DÜSSELDORF (go) Ein Fensterblick auf den Tennisplatz. Glänzende Pokale, penibel in Regalen aufgereiht. In dieser Kulisse spielt sich die Mitgliederversammlung eines feinen Clubs ab, verortet in Oberkassel. Wir, die Zuschauer im Theater an der Kö, wohnen ihr bei, werden raffiniert eingefangen und ins Geschehen einbezogen. Ein schlauer Schachzug der Autoren Dietmar Jacobs und Moritz Netenjakob, die mit „Extrawurst“einen Geniestreich auf dem Boulevard gelandet haben.
Vom ersten Moment an gluckst und kichert es bei der Premiere. Anfangs womöglich etwas befeuert durch die Anwesenheit einiger Zuschauer aus dem zitierten Tennisclub. Doch schnell wird jedem klar: Da stehen Typen auf der Bühne, die uns allen irgendwie vertraut sind, ob mit oder ohneVereinszugehörigkeit.

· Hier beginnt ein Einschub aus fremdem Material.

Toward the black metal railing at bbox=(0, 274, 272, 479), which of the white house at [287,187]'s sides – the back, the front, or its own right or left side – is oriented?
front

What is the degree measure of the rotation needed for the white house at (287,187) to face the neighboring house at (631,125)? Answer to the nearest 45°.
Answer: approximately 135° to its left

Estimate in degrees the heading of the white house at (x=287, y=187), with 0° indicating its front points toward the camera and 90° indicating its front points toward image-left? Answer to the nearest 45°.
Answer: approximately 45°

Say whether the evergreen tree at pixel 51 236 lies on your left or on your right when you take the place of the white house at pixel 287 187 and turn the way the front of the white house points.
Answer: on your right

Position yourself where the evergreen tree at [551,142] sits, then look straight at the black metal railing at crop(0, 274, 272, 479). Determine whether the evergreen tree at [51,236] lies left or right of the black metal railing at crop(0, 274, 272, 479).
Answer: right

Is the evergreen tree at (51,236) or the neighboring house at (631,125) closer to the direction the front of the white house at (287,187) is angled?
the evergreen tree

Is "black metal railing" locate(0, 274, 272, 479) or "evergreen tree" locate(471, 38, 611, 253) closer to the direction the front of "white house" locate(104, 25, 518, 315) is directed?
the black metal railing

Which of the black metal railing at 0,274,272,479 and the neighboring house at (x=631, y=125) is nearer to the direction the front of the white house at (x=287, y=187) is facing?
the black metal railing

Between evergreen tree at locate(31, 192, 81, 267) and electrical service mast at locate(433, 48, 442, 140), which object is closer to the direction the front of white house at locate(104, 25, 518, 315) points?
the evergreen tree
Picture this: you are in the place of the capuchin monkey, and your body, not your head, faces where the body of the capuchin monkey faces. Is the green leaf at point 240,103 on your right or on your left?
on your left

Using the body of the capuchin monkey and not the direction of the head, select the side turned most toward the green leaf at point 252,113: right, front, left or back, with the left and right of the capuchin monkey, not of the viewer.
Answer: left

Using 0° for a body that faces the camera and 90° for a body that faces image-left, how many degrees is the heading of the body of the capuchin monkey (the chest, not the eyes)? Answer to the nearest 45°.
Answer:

Es fängt ganz harmlos an. Der joviale Präsident Heribert Bräsemann (Martin Zuhr) ist nach seiner Wiederwahl bester Laune und hakt flugs noch die Reste der Tagesordnung ab: die einheitliche Kleidung, weiterhin ganz in Weiß, den Bau des neuen Vereinsheims, „ein Entwurf zum Zungeschnalzen“. Meldet sich sein übermotivierter Stellvertreter Matthias Scholz (Stephan Schleberger), schneidet er ihm barsch das Wort ab. Dessen große Stunde kommt erst, als er beharrlich den letzten Punkt anspricht – die Anschaffung eines schicken neuen Gasgrills. Sie könnte rasch beschlossen werden, wäre da nicht Melanie Pfaff (Madeleine Niesche), die sensibel auf ihren Doppelpartner Erol Oturan (Parbet Chugh) hinweist. Für ihn, den Muslim, ist der Grill Sperrzone. Er isst kein Schweinefleisch. Und auch nichts aus der Nähe zu Schweinefleisch. Ob es nicht eine nette Geste sei, für die Würstchen seiner Familie ein zweites Gerät bereitzustellen?

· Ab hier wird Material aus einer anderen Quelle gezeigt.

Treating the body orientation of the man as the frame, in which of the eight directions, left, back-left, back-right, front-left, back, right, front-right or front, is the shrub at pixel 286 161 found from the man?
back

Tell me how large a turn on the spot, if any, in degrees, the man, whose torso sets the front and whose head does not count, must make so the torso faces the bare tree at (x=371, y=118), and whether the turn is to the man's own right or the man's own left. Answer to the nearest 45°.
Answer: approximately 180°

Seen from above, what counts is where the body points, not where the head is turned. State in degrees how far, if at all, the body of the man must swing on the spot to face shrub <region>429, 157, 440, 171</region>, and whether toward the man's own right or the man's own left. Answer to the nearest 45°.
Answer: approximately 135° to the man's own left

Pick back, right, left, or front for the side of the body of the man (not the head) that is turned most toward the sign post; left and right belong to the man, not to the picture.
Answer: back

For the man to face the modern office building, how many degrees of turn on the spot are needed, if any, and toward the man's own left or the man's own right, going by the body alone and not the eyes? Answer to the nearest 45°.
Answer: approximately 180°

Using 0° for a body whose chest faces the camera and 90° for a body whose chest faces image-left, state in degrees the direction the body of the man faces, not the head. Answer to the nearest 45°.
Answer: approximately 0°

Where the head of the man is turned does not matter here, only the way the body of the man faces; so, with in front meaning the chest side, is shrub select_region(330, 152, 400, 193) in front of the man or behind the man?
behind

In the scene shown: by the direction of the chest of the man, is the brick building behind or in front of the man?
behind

Damit ist das Match eröffnet und wird im Handumdrehen zum Kampf der Kulturen. Wie kann ein Grill politisch korrekt bestückt werden? In rasantem Galopp geht es durch türkische und deutsche Befindlichkeiten, um Toleranz und Religion. Melanies
Mann, Werbetexter Torsten (Stefan Bockelmann), entzündet mit sarkastischen Kommentaren gesellschaftliche Debatten. Wie vergiftete Pfeile fliegen Schmetterbälle hin und her. Sie treffen ins Mark auch des Publikums, das sich den Spiegel vorhalten muss, ob es nun will oder nicht.

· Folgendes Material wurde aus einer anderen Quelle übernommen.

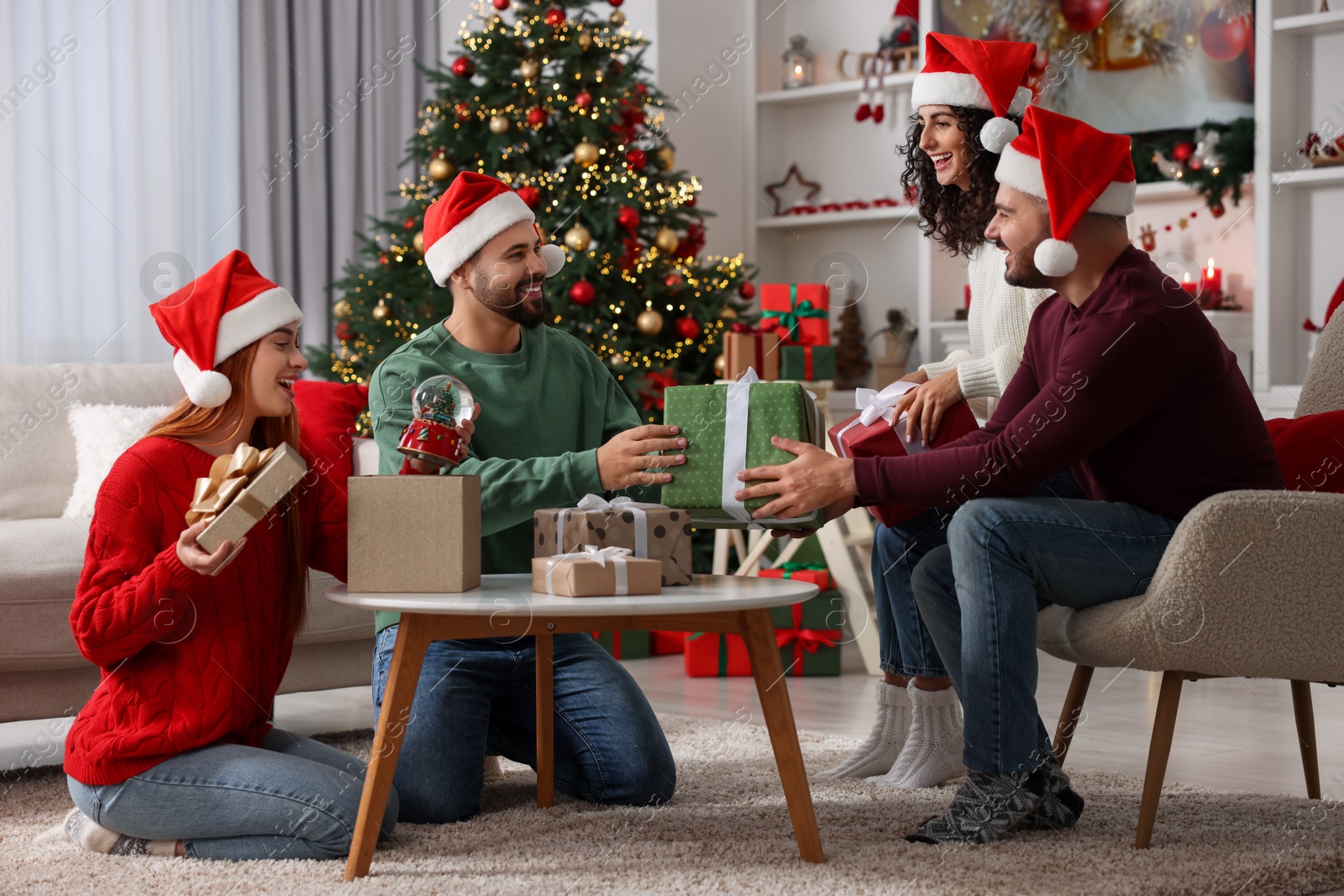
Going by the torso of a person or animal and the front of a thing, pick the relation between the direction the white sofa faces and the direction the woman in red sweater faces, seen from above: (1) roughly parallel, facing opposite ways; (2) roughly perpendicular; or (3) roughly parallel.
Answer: roughly perpendicular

Hinter jedem Satz lauert ein Abgrund. Hat man, was da bitterböse herausgeschleudert wird, so ähnlich nicht auch schon mal gedacht? Die Dialoge sind tückisch, aber blitzgescheit komponiert. Einmal ertappt, bleibt einem das Lachen im Hals stecken, obwohl das Stück als großer Spaß verkleidet ist. Nur der Tiebreak gegen Ende, um im Bild zu bleiben, zieht sich ein wenig hin, man wartet auf den Matchball. Der bleibt aus, was Absicht sein dürfte. „Extrawurst“serviert keine Lösung und schickt die Zuschauer ohne belehrenden Zeigefinger heim. Dafür aber mit viel Stoff zum Nachdenken und Überprüfen der eigenen Haltung. Das Ensemble trumpft unter Volker Schmalöers Regie grandios auf und wird stürmisch gefeiert. Lachen mit Tiefgang – ein rundum empfehlenswerter Abend.